The sound stripped back and sparse, is built around the axe slaying of the late great Andy Gill. Love Like Anthrax concludes Entertainment with such a cool insouciance. A type of dry minimalism permeates it that utterly captures ones attention from the start. The highly amped nature of Gill's guitar playing means it forever teeters on the edge of surrendering itself up to the most glorious of feedback noise. Love Like Anthrax begins, as many of Gang of Four's best tracks do, with the electric buzz and crackling of Gill's guitar into which the drums later pound in, imposing structural discipline. That all this sonic free form sturm und drang is going to be put to good use. But having woken us up with this wall of despairing racket, we then get deadpan vocals and an echoing voice running at cross purposes with each other. Interspersed with cultural analysis, this is that rare species the anti- love song with a commentary running through it.
Woke up , desperation AM,
(Love crops up a lot as something to sing about, because most groups)

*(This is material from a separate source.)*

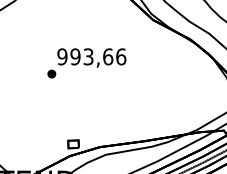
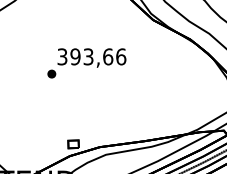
text at (62, 56): 993,66 -> 393,66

What I've been saying won't say them again,
(make most of their songs about falling in love,or how happy they are)
My heads not empty its full with my brain
( to be in love - you occasionally wonder why these groups)

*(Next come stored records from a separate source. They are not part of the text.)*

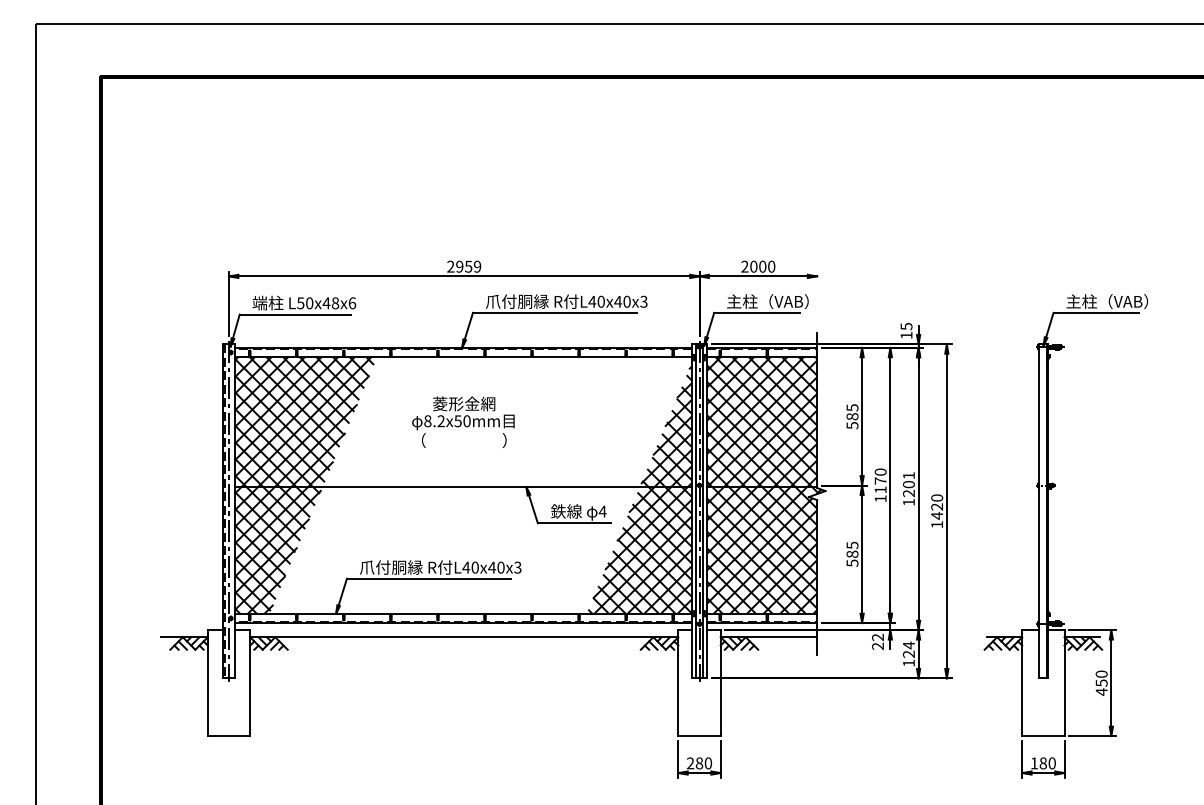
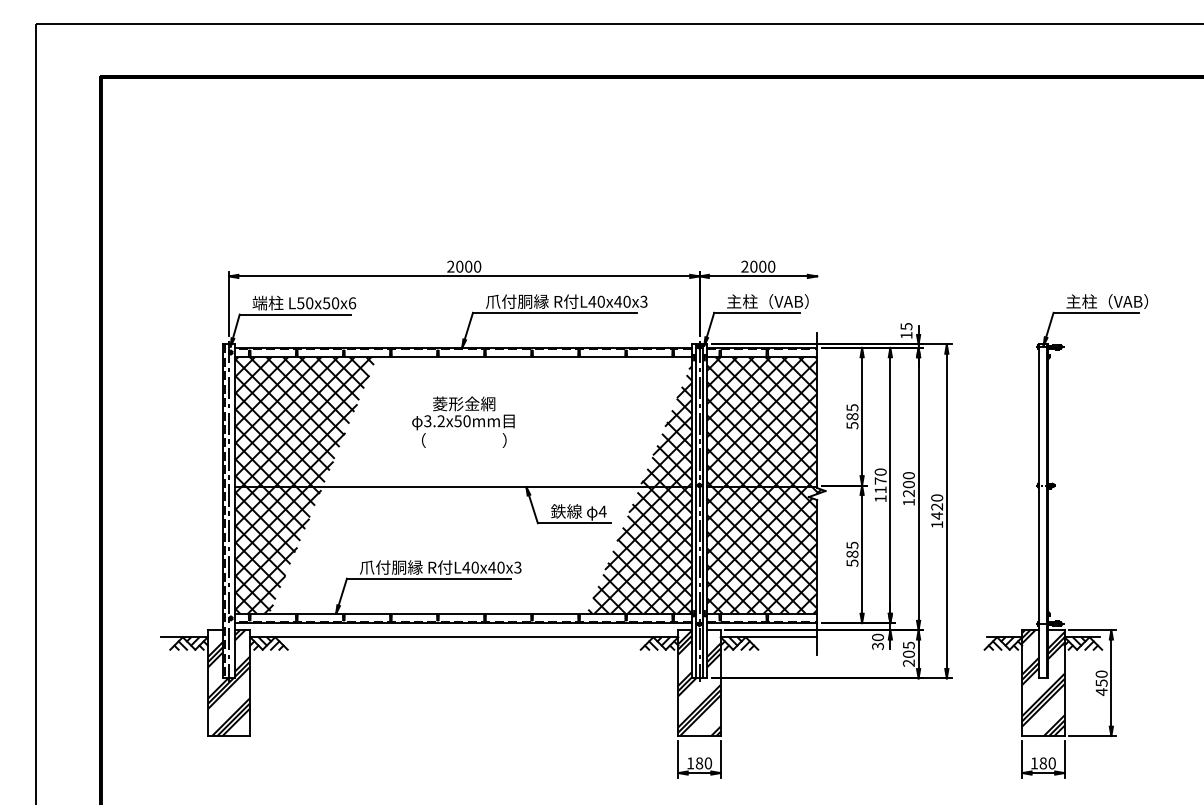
text at (468, 266): 2959 -> 2000
text at (330, 303): L50x48x6 -> L50x50x6
text at (427, 421): 8.2x50mm -> 3.2x50mm
text at (908, 475): 1201 -> 1200
text at (878, 641): 22 -> 30
text at (908, 653): 124 -> 205
hatch at (228, 683): none -> present
hatch at (699, 683): none -> present
hatch at (1043, 683): none -> present
text at (690, 763): 280 -> 180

The thoughts I 'm thinking, like piss down a drain
(do sing about it all the time, piss down the drain)
As you can imagine, though Gang of Four were more than capable of being catchy songwriters, this clever juxtaposition of song with reflexive contextual analysis was not to everyone's cuppa tea. Combined with their consistently abrasive approach to music making, this meant their singles never broke into the top 50 and their highest album chart position was with Entertainment at number 45. But Love Like Anthrax remains this beautiful well mounted pearl of a thing to listen to.